G’day guys. And welcome to a post regarding a subject that I neglected to read about as much as I should for somebody who calls himself Malt Liquor Mitch. And I’d like to do it now before the business that I intend this year to entail comes about – Beer. So we’re revisiting that nationally proclaimed craft label Feral. But before I do, speaking of the nation; I’d like to draw attention to all of those people who donated their time, effort, money and manpower to the fighting of the recent Australian bushfires. A call to action that has been answered by people from around the world. So thank you to everyone…except those who attempted to use the bushfires as a pawn for their climate-change campaign, thank you for making it impossible for my age group to be taken seriously.

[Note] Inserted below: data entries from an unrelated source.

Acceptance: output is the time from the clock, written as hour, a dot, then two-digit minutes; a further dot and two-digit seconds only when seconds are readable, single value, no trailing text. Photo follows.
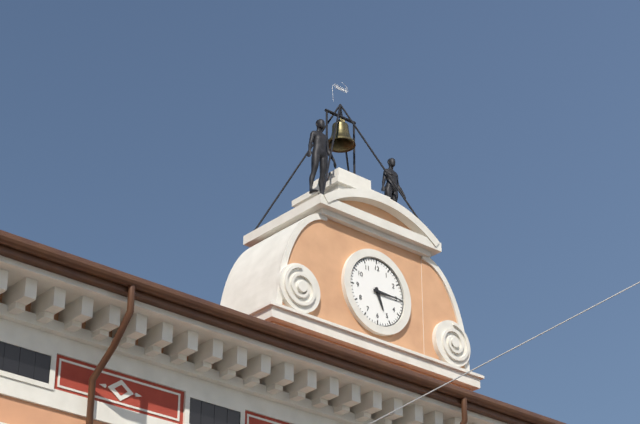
5.15
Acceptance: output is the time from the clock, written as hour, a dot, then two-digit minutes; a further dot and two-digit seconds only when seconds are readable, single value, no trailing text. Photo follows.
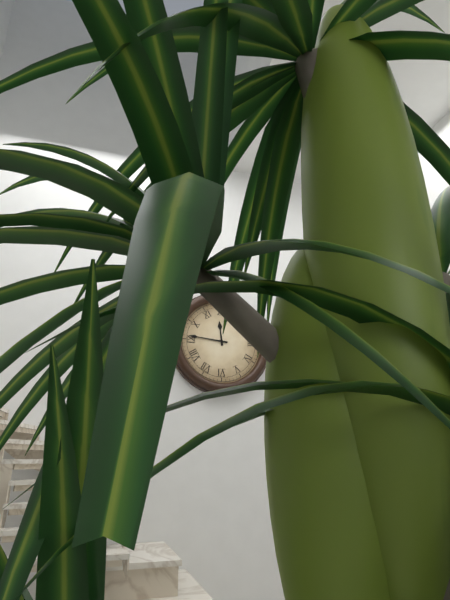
11.46
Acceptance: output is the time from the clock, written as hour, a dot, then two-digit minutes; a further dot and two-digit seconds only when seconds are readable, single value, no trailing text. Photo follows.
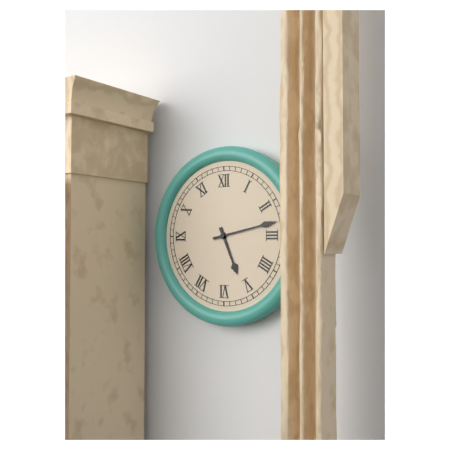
5.13
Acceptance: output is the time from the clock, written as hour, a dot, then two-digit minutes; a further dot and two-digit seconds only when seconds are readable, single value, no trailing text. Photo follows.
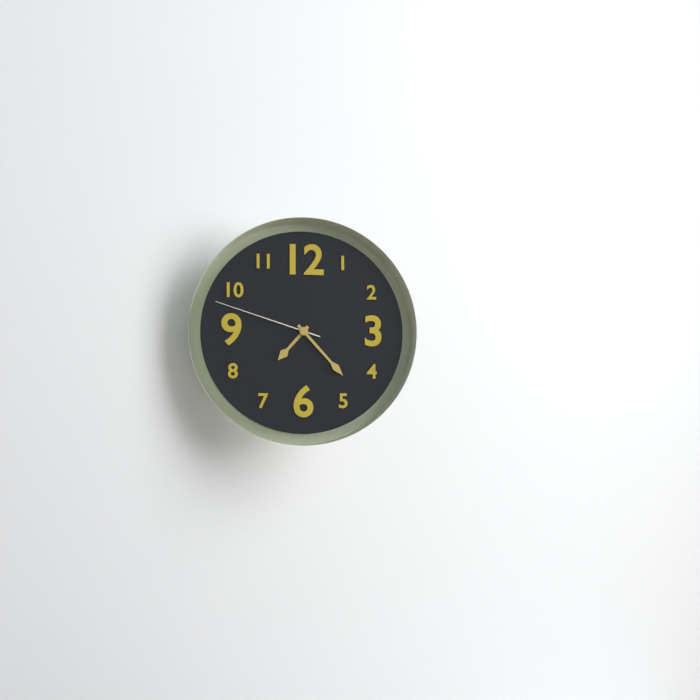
7.23.48
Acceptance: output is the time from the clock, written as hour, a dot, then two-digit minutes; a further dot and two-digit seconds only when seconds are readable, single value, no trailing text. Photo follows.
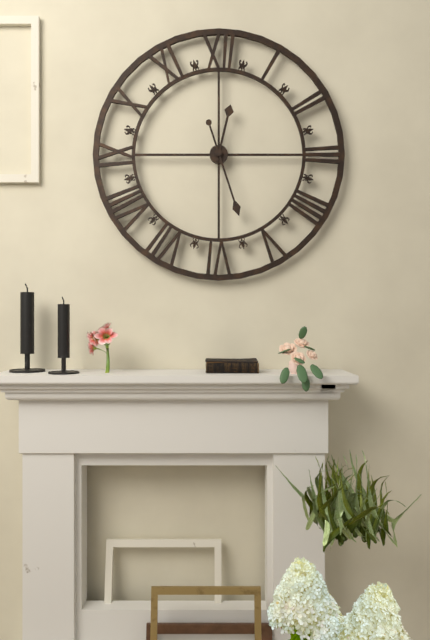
12.27
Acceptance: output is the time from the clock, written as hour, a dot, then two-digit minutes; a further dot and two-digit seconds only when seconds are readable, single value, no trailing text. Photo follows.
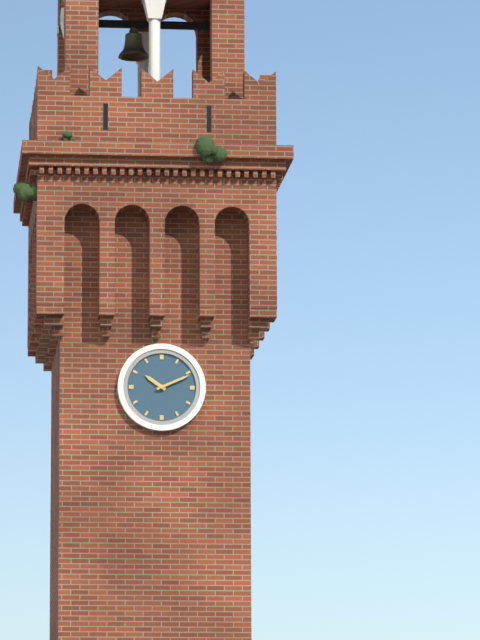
10.11
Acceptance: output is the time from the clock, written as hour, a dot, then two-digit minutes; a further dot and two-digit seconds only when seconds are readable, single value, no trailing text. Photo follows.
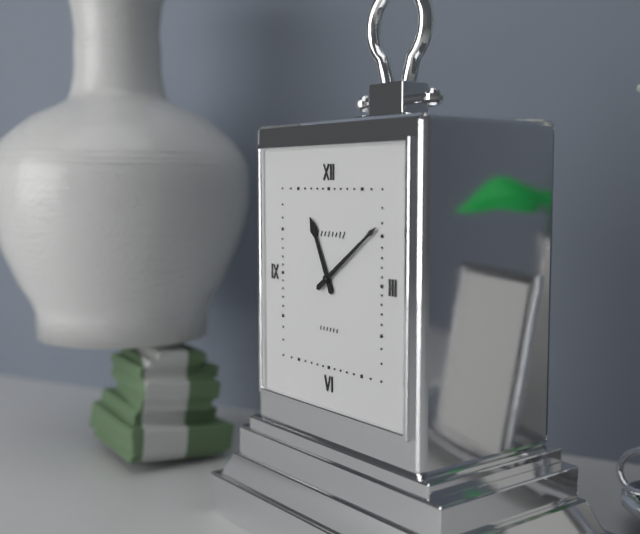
11.09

So, this beer I’ve come across, it was actually one of the first I ever tried a while back. A type of beer that is seen fairly rarely unless deliberately looked for. Let me set the scene for you – You’re hanging out with your mates all day, you’re cleaning out the tinny after a fishing trip, filleting fish, working on a project car, playing PlayStation, watching The Grand Tour, whatever. You know, just hanging out, drinking beer. You’ve got a whole day free. You want a drink, but don’t need any super-powerful rowdy strong drink. Enter the session ale. A pale ale of deliberately low alcohol content for the specific purpose of being enjoyed in a number of glasses. This beer sees a lot of action in the craft beer scene. It traces it’s origins back loosely to first World War England. With labor strained workers, manufacturing munitions and arms for the war effort. They were only ever allowed a short stint of time off work to keep the war machine running, and it is here that the existence of session ale is rumored to be born from. Trying to squeeze as much joy as possible out of a handful of glasses before they had to return to the unending agony of labor but without the fear of their bosses catching them stagger back to work plastered. Wish I had known about this a few years ago, I had a job like that a few years ago. With more and more labels of beers and whiskeys, entertaining the idea of a heady and potent drink to fuel a wild party or in my case, recharge your social stamina and not strangle anyone. It’s unusual to find a drink that is deliberately laid-back and light. But of course, this does support the theory of drinking for the taste of the drink, rather than the content. Most wine for instance, is not often very potent and much more time is spent analyzing the flavor enjoying it. And while whiskey, may be an overlapping of those two persuasions, beer so too is often more concentrated on the taste, rather than the content. And, not to spoil the ending, but this beer does have a distinct taste.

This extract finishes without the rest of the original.